Now, time for perspectives.
From the Frontend developer standpoint: I love GraphQL as a Frontend Developer. There's nothing like it, Period. So far with every frontend dev I've interacted with, either loves GraphQL or isn't aware of it. There is no in between. Why? First, underfetching irritates client developers. And, when the backend dev asks them to make one more API call to get the required data/state, they almost curse that backend dev. Second, API docs. We all have been there.
From the Backend developer standpoint: The amount of bloatware that it ends up in the Controller layer is just ridiculous. If you use NodeJS(JS) + MongoDB, you wouldn't feel much (loosely typed + json) but if you use strictly-typed languages like Java, it would be an ocean of bloated classes. And upon that, if you use MySQL database, god save you. You'd have to follow any of the GraphQL design pattern and stick to it carefully.

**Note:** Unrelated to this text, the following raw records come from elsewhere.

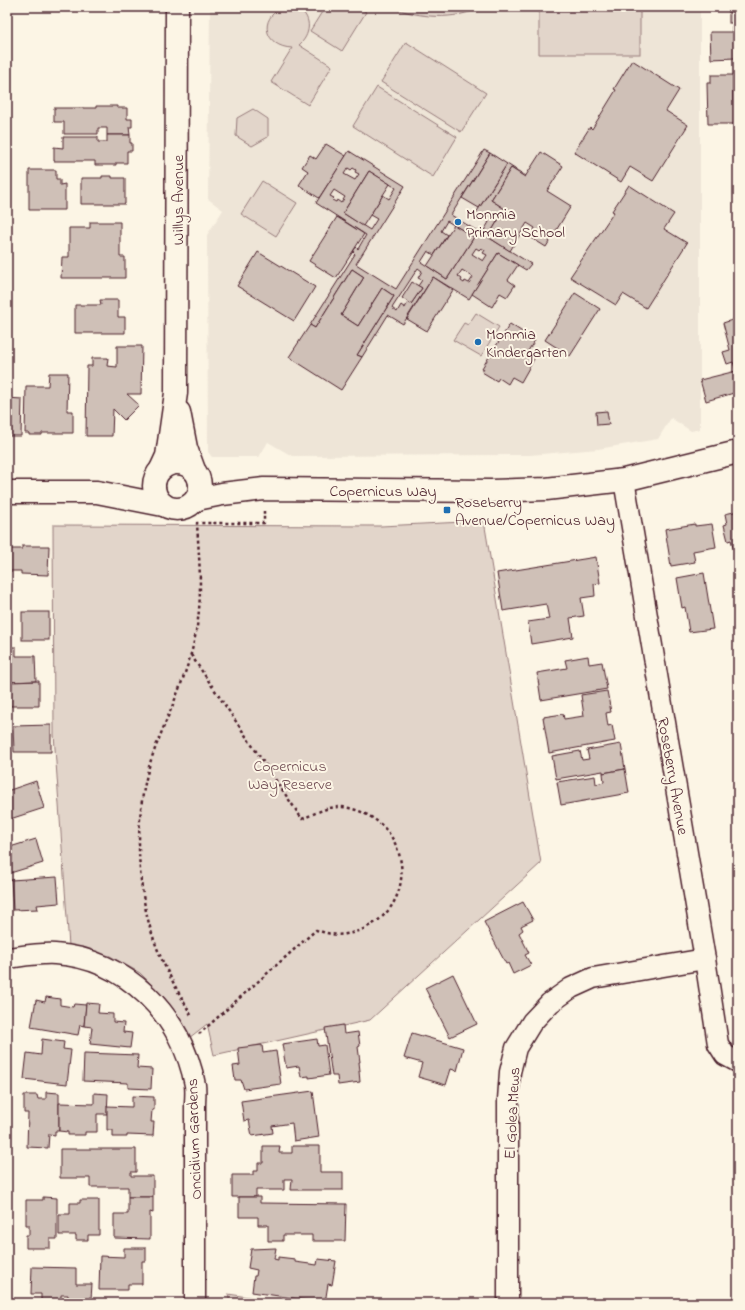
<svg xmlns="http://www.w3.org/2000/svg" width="745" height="1310" viewBox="0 0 745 1310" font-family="'Indie Flower',sans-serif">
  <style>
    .built { fill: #eee5d7 }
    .green { fill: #e2d5ca; stroke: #967a7a }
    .building { fill: #cfc0b7; stroke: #4a1f2b; fill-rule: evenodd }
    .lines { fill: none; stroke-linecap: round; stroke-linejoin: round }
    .minor-casing { stroke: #4a1f2b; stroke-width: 23 }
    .tertiary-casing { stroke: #4a1f2b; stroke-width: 25 }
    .path { stroke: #4a1f2b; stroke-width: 2.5; stroke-dasharray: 3 3; stroke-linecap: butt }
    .minor { stroke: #fcf5e5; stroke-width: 20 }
    .tertiary { stroke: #fcf5e5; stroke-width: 22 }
    .poi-dot { fill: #1f6fb2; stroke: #fcf5e5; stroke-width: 1.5 }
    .labels { text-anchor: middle; stroke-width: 4; stroke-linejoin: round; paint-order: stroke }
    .street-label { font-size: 16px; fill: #4a1f2b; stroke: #fcf5e5 }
    .poi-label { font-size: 16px; fill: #4a1f2b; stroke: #fcf5e5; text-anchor: start }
    .park-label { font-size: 16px; fill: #704c53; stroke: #fcf5e5 }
  </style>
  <rect width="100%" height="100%" fill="#fcf5e5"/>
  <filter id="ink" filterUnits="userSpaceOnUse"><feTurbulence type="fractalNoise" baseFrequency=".025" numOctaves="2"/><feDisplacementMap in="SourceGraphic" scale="8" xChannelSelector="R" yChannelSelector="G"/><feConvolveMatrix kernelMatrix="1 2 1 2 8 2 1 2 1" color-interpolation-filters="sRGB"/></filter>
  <g filter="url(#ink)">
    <polygon class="built" points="210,7 700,7 700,429 691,431 671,418 658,439 598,449 530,455 292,456 268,442 259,457 212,457 208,452 207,235 223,210 208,199"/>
    <g class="green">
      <path d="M283,7C288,7 294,7 299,9C313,18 310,36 299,45L332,66L308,105L271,82L292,48C265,47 257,19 283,7Z"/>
      <polygon points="325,7 357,7 366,12 342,51 310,31"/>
      <path d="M391,7H482C453,21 420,18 391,7Z"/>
      <rect x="539" y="7" width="101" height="47"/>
      <polygon points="406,42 486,93 461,132 381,82"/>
      <polygon points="377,87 457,137 433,177 353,126"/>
      <polygon points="253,109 268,119 268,137 252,146 236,136 237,118"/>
      <polygon points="262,181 297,203 276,236 241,214"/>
      <polygon points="476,313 499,327 481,356 453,340 464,323 468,325"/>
      <polygon points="484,521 541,863 370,1020 214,1055 207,1024 189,1038 181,1021 164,997 140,973 110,956 69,946 54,734 53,525 381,526"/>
      <polygon points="228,1294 288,1303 230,1303"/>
    </g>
    <g class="building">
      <rect x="729" y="7" width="9" height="16"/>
      <polygon points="732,26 738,26 738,53 736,53 736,58 711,59 710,32 732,32"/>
      <polygon points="632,60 679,90 666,111 688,125 653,181 630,167 621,182 574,152 590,127 592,129 616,90 614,89"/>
      <polygon points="711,75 733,75 733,101 738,102 738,124 708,124 707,83 711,83"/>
      <polygon points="96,106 117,106 117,108 127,108 127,119 132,119 132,127 129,127 130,135 107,135 107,128 98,128 98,134 64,134 64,122 54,122 54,108 96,108"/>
      <polygon points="107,135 130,135 130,143 132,143 132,151 127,151 127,163 116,163 116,165 95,165 95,161 54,161 54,147 63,148 63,137 98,137 98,142 107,142"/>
      <polygon points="326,144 346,156 319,198 299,185 308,171 302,167 310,155 316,159"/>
      <path d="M484,150L490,153L451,215L482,234L489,222L476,213L507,164L526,176L525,177L511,168L491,200L505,209L488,237L531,264L526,270L498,253L469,299L433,277L403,324L388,315L362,357L357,355L394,296L382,288L358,326L341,315L364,277L352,269L315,328L310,325L355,254L353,252L356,247L358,249L366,235L316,203L349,151L405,186L356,264L396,289ZM348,168L351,170L353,168L356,170L355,172L359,174L355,180L344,174ZM369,171L396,188L389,199L383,195L370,215L377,219L370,230L343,213ZM334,190L345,197L341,203L337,200L336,202L332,200L334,198L330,196ZM447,221L474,237L447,279L421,262L428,251L434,255L447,235L441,231ZM476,248L479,250L481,248L485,250L483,253L487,255L483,261L472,254ZM418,268L422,271L418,278L422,280L418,286L422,288L411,304L408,302L405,308L401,305L397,312L392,308ZM462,270L473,277L469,283L465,281L464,283L461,281L462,279L458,276Z"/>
      <polygon points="541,152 563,166 547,191 571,206 546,247 530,237 535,228 527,223 510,251 488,237 505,209 491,200 511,168 525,177"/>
      <polygon points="490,153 507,164 479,208 462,198"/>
      <polygon points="29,170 56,170 56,179 60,179 60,185 65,184 65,210 29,210"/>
      <polygon points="369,171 390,184 363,226 343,213"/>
      <polygon points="102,176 112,176 112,178 125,178 125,204 81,204 81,178 102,178"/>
      <polygon points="629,185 674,214 664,229 687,243 646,308 623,294 616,305 570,277 614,212 612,211"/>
      <polygon points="337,217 364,234 336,278 309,261"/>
      <polygon points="90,222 120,222 120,257 125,257 125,278 61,278 62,257 69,257 69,228 90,228"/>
      <polygon points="454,225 474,237 447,279 427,266"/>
      <polygon points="258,252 315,287 294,321 237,286"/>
      <polygon points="498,253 518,265 508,280 515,285 507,297 500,293 492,307 472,294"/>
      <polygon points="352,269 364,277 341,315 358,326 382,288 394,296 357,355 362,357 341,390 289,357 310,325 315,328"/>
      <polygon points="433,277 453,290 427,331 407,319"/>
      <polygon points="412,282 422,288 411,304 402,298"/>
      <polygon points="575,293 600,309 570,356 545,340"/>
      <polygon points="100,300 118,300 118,317 125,317 125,333 75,333 75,305 101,305"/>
      <polygon points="738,318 738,394 735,395 734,393 706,401 700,380 736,371 733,362 727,364 723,352 730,350 723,323"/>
      <polygon points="510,324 535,340 526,354 534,359 521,382 512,377 508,384 499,378 497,381 482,372 484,369 482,368"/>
      <polygon points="117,346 142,346 141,394 127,394 139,405 124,420 113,409 112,436 86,436 87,366 92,366 92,358 108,358 107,366 117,367"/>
      <polygon points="49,373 68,373 67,411 73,411 73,433 42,433 42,435 29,435 29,433 25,433 26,386 48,386"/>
      <polygon points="7,398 22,399 21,436 7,436"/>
      <polygon points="607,411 609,424 597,425 596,412"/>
      <polygon points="738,511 738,557 736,558 731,540 728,541 724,525 727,524 725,514"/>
      <polygon points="695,524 695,526 712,524 716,547 693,551 695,562 671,566 665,529"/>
      <polygon points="22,546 49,546 48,575 21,574 21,571 7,571 7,549 22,549"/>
      <polygon points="596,557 600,583 594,584 595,596 581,598 584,616 570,618 573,637 531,644 528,622 549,619 546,604 503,611 497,573"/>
      <polygon points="704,573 713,629 689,632 685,607 682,608 677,578"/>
      <rect x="22" y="612" width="27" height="28"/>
      <polygon points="7,647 16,647 16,656 35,656 36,681 7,682"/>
      <polygon points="588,656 589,664 602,662 607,689 541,700 537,673 567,668 565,660"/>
      <polygon points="39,681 39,706 10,706 10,682"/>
      <polygon points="607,691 611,712 606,713 608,726 612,725 615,741 549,753 543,717 563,714 564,719 584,716 581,695"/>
      <polygon points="51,725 51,752 14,752 13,726"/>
      <polygon points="621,744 625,769 603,773 603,771 556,779 552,756 580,751 582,760 589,759 587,750"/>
      <polygon points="625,769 629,793 561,805 557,782 595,776 596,784 604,782 603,773"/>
      <polygon points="36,781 44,808 7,820 7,791"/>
      <polygon points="36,839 43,863 7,874 7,841 8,840 10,847"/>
      <polygon points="57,877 59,903 37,905 38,909 13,910 11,880"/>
      <polygon points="523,902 533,920 521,926 523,930 519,933 529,953 525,955 531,965 513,974 508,963 506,964 484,922"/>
      <polygon points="453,974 477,1024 450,1037 425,988"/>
      <polygon points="46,997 60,999 60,1005 73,1007 74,1004 86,1005 84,1026 80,1025 78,1035 31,1027 36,1000 45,1002"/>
      <polygon points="86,1003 99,1004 98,1013 113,1014 113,1022 124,1023 123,1032 132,1033 130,1048 90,1044 92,1027 84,1026"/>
      <polygon points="343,1025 344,1034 358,1032 360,1046 358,1047 360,1062 359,1062 360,1071 359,1071 360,1082 338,1085 337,1076 332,1076 325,1028"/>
      <polygon points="412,1033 463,1048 457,1071 451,1069 446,1085 418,1077 422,1063 404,1058"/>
      <polygon points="42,1039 64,1042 63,1049 71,1050 67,1084 24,1079 27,1053 41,1055"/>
      <polygon points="317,1039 318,1046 325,1045 329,1075 309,1078 309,1076 301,1077 299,1066 286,1068 282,1044"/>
      <polygon points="262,1045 263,1053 276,1051 281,1084 244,1089 241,1080 235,1080 233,1066 240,1065 238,1048"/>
      <polygon points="84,1053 138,1055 137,1068 152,1069 151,1089 128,1088 128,1083 83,1081"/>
      <polygon points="313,1091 319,1137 294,1141 292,1123 272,1126 273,1133 252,1136 249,1120 244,1121 241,1101"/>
      <polygon points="46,1092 59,1093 59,1131 55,1131 55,1135 49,1134 48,1148 27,1147 28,1113 24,1113 24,1095 37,1095 38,1099 46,1099"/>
      <polygon points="94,1093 108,1094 107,1114 97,1114 97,1132 85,1132 85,1135 68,1135 68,1132 59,1131 59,1103 94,1104"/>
      <polygon points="132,1096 154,1097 154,1110 152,1110 151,1122 154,1122 153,1136 127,1135 127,1137 113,1137 113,1130 107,1130 107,1106 132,1107"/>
      <polygon points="263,1146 280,1146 279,1153 292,1153 292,1146 320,1146 320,1172 343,1172 343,1190 291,1190 292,1179 284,1179 284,1190 256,1190 256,1197 232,1197 232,1175 253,1175 253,1171 258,1171 258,1163 263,1163"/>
      <polygon points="60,1149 136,1149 136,1172 131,1172 131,1176 153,1176 153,1197 128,1197 128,1187 90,1187 90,1178 60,1178"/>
      <polygon points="43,1197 57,1198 57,1239 50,1239 50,1248 26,1248 26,1235 29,1235 29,1225 26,1225 26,1200 43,1200"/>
      <polygon points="128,1197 153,1197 153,1213 150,1212 150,1239 114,1238 114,1214 128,1214"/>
      <polygon points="239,1197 260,1197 260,1203 346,1204 345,1241 312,1241 312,1235 283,1235 283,1241 268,1241 268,1225 258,1225 258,1217 239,1217"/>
      <polygon points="80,1200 99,1200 99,1235 88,1235 88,1240 76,1240 76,1235 59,1235 59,1214 70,1214 70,1203 80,1203"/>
      <polygon points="124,1248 146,1248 146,1261 142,1261 142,1284 128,1284 128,1290 99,1290 100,1256 124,1257"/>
      <polygon points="276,1248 274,1259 278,1260 278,1257 295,1259 295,1262 317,1265 318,1259 336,1261 332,1285 328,1284 325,1303 252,1292 254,1276 256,1276 257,1270 248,1268 251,1249"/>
      <polygon points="32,1267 76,1268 76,1284 92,1284 91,1299 68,1299 68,1295 61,1295 61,1302 41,1302 41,1294 31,1294"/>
    </g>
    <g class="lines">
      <defs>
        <g id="minor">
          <polyline points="624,480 705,959 718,1044 725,1055 738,1062"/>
          <path d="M7,958C23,956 40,953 55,954C126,958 183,1017 195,1085C196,1092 195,1099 195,1106C195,1121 195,1136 195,1151C195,1202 195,1252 195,1303"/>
          <polyline points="508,1303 508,1100 510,1072 516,1048 532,1022 550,1003 571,988 593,978 705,959"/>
        </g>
        <g id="tertiary">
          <polyline points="179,412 186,448 194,470"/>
          <circle cx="177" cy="486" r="23"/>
          <polyline points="161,469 167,456 176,393 177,7"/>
          <polyline points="7,492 97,492 163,505"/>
          <polyline points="197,499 222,494 264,489 492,491 546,489 624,480 738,452"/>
        </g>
      </defs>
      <use href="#minor" class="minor-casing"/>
      <use href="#tertiary" class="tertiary-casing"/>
      <g class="path">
        <path d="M191,655L302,819C314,814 326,807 339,807C350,807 361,811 371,817C412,842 412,904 369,926C362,930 354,933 346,934C335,936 326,933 316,930L199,1034"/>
        <path d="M191,1015C179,993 166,971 157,948C135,892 133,814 152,757C167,715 188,676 196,632C203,595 199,559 197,523H264V511"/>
      </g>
      <use href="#minor" class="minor"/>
      <use href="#tertiary" class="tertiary"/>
    </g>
  </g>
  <g class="poi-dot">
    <circle cx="458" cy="222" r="4"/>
    <circle cx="478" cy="342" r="4"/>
    <rect x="443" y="506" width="8" height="8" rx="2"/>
  </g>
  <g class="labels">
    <g class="street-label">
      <text transform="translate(177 200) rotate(-90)" y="6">Willys Avenue</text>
      <text x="383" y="496">Copernicus Way</text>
      <text transform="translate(674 776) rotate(80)" y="6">Roseberry Avenue</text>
      <text transform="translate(511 1113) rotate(-87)" y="6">El Golea Mews</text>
      <text transform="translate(193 1139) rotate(-92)" y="6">Oncidium Gardens</text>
    </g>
    <g class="poi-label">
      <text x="466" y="219">Monmia<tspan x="466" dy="18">Primary School</tspan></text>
      <text x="486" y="339">Monmia<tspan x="486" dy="18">Kindergarten</tspan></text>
      <text x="455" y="507">Roseberry<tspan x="455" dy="18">Avenue/Copernicus Way</tspan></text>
    </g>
    <g class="park-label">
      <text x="290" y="771">Copernicus<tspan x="290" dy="18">Way Reserve</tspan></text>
    </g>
  </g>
  <rect width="745" height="1310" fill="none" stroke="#fcf5e5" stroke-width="24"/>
  <rect x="12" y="12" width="721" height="1286" fill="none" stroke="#4a1f2b" stroke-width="1.5" filter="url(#ink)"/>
</svg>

Introducing either Access Management or showing fields based on Persona forces us to do a redefine things in Controller layer. The access definitions which you build in the business logic layer will have to be replicated in the form of Fragments in GraphQL. It can be done but..
In the verge of writing a generic code to provide hassle-free endpoints, we end-up compromising particular API based DB/Cache Query optimisations. Particularly in SQL-based DBs, The indication for invoking a procedure/view over a generalised Prepared Query statement is blurred out, again, unless you follow the design.

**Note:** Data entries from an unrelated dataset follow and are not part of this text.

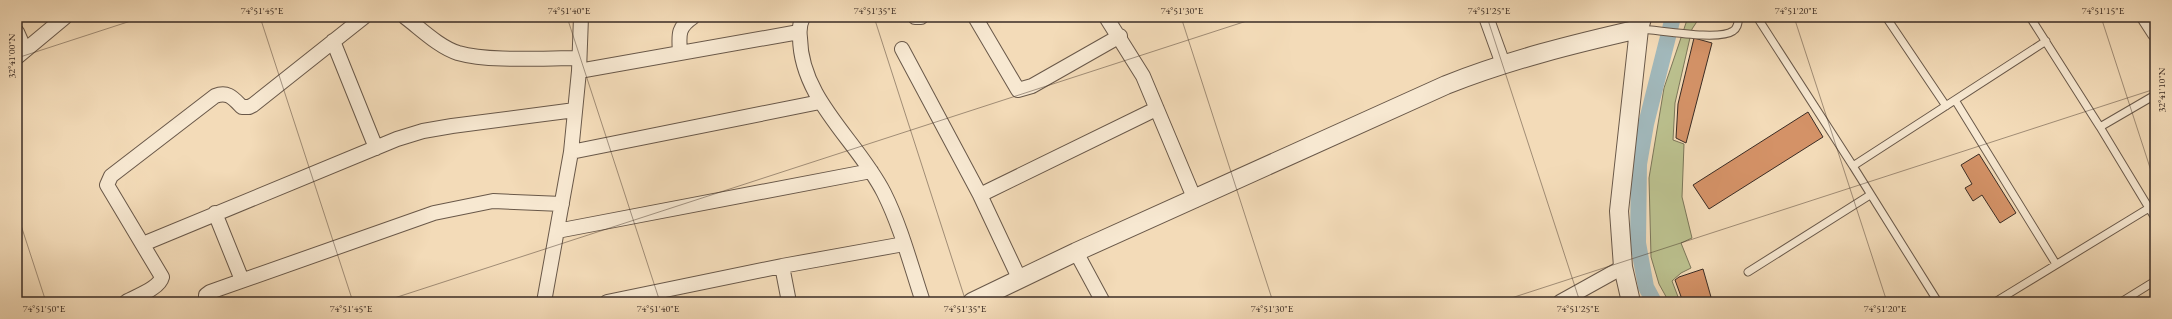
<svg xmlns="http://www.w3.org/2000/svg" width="2172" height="319" font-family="'EB Garamond',serif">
  <rect width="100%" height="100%" fill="#f3dbb8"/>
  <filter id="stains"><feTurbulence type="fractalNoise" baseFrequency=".005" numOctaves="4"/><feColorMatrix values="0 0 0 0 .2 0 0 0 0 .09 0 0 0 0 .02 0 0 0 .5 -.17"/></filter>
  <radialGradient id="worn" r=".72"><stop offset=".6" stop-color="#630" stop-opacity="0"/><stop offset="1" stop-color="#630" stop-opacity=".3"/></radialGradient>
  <path fill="#bbc08e" stroke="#7b7659" d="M1688,17H1700L1692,29L1675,103L1673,140L1684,144L1682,197L1692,238L1681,243L1691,268L1681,273L1672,281L1680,302H1669L1659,284L1651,257L1649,178L1664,88Z"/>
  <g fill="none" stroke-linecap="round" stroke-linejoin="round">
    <path stroke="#a1b8bb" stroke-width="16" d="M1654,302L1646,287L1638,243L1639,164L1646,124L1673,17"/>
  </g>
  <path fill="#d49267" stroke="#3b2c24" d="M1694,38L1712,43L1686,143L1676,138L1678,104Z
    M1808,112L1823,137L1709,209L1693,185Z
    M1979,154L2016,213L2000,223L1982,195L1973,201L1965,188L1972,184L1961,165Z
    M1703,269L1711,297L1696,302H1683L1675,280L1679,277Z"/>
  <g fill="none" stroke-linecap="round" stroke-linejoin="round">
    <g stroke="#695849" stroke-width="9">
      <path id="service" d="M1757,17L1853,166L2046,41
        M1886,17L1946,106
        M2030,17L2100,127L2155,95
        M1640,29C1660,30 1719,41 1733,31C1738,28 1738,22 1739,17
        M1955,100L2056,264
        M2100,127L2155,218
        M1853,166L1938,302
        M1748,272L1870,195
        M1995,302L2149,208
        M2121,302L2155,281"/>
    </g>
    <g stroke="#695849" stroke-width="16">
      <path id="minor" d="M405,17C421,29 439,47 458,53C489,62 544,58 578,58
        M803,17C800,23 799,31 800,38C801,100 858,141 884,193C901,227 911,266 923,302
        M915,17H921
        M975,17L1018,90L1032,86L1120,36
        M1106,17L1143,76L1195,200
        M1486,17L1503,64
        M2144,17L2155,34
        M17,32L25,50
        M333,41L376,148
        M902,49L980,195L1020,280
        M680,53C679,35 677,28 693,17
        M17,57L65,17
        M579,71L799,32
        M571,152L820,102
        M980,195L1156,109
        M215,213L242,280
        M557,231L871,171
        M143,244L397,139L423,131L452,126L575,110
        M1076,252L1103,302
        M782,266L789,302
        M126,302C136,296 159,289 162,277L107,185L111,176L215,96C228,91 233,98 242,107H249L253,105L364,17
        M206,302V295L210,292L434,213L493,201L562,204
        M544,302L571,152L579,71L581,17
        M607,302L782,266L904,244
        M1560,302L1623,267"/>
    </g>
    <g stroke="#695849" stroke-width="20">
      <path id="tertiary" d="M972,302L1076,252L1446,85C1509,60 1573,44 1639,29
        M1631,302L1623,267L1619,211L1639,29L1642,18"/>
    </g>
    <use href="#service" stroke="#f7e8d1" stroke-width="7"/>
    <use href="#minor" stroke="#f7e8d1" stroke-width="14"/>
    <use href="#tertiary" stroke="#f7e8d1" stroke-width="18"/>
  </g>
  <path fill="none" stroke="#3b2c24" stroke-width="1" stroke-opacity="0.45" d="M260,17L353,302M567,17L660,302M874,17L966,302M1181,17L1273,302M1487,17L1580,302M1794,17L1887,302M2101,17L2155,183M17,58L143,17M17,213L46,302M382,302L1259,17M1499,302L2155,89"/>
  <rect width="2172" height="319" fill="none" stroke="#f3dbb8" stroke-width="44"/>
  <rect x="22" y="22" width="2128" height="275" fill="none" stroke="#3b2c24" stroke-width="1.5"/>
  <g font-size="10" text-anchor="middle" fill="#3b2c24">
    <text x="262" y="14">74°51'45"E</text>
    <text x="569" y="14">74°51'40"E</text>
    <text x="875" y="14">74°51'35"E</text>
    <text x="1182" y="14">74°51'30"E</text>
    <text x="1489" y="14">74°51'25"E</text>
    <text x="1796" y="14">74°51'20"E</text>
    <text x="2103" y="14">74°51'15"E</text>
    <text transform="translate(11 56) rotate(-90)" y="4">32°41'00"N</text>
    <text transform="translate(2161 90) rotate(-90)" y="4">32°41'10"N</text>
    <text x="44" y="312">74°51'50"E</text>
    <text x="351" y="312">74°51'45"E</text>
    <text x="658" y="312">74°51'40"E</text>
    <text x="965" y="312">74°51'35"E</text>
    <text x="1272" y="312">74°51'30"E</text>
    <text x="1578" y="312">74°51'25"E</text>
    <text x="1885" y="312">74°51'20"E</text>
  </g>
  <rect width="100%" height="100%" filter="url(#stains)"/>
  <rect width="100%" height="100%" fill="url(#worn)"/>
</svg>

From the REST Performance standpoint, HTTP/3 - Quic is coming up. Network bandwidth allocation from the Browser Client to a target happens only once even though you make 10s of request to the same target. So it removes a greater amount of overhead.
Let's suppose, GraphQL comes up with provisions for all the above scenarios, yet we might find it difficult for Enterprises adopting GraphQL as their primary backend API interface. And Why is that? because the innovation in the Web ecosystem is very rapid. That's not the problem. It's the deprecation of the same innovation happens very rapid too -- And Backend ecosystem is not used to this because it prefers stability even its legacy. That's probably one of the reasons why Java is still active in the market.
And if you say Facebook or Github uses it -- they needed an easy interface for their developer API integrations. Infact, Github mentions it in one of their posts. All the other adopters so far, use it for the same purpose. Ease of Integration.
I can go on like this but its not that I want to bi*ch about GraphQL or I'm taking support for REST over GraphQL. The point I'm trying to make is -- GraphQL is a really solid concept and it overcomes the problems that exist in REST by costing to something else, probably because its in an infant stage. Too many REST endpoints aren't manageable either. I hope it evolves to a greater extent so that it blurs out a markup between Web client and backend API layer.
Please correct me in case I've pointed out something wrong, I'd be happy to discuss. Cheers!
Alejandro Arévalo Sánchez
Nice article, well explained, waiting for the next.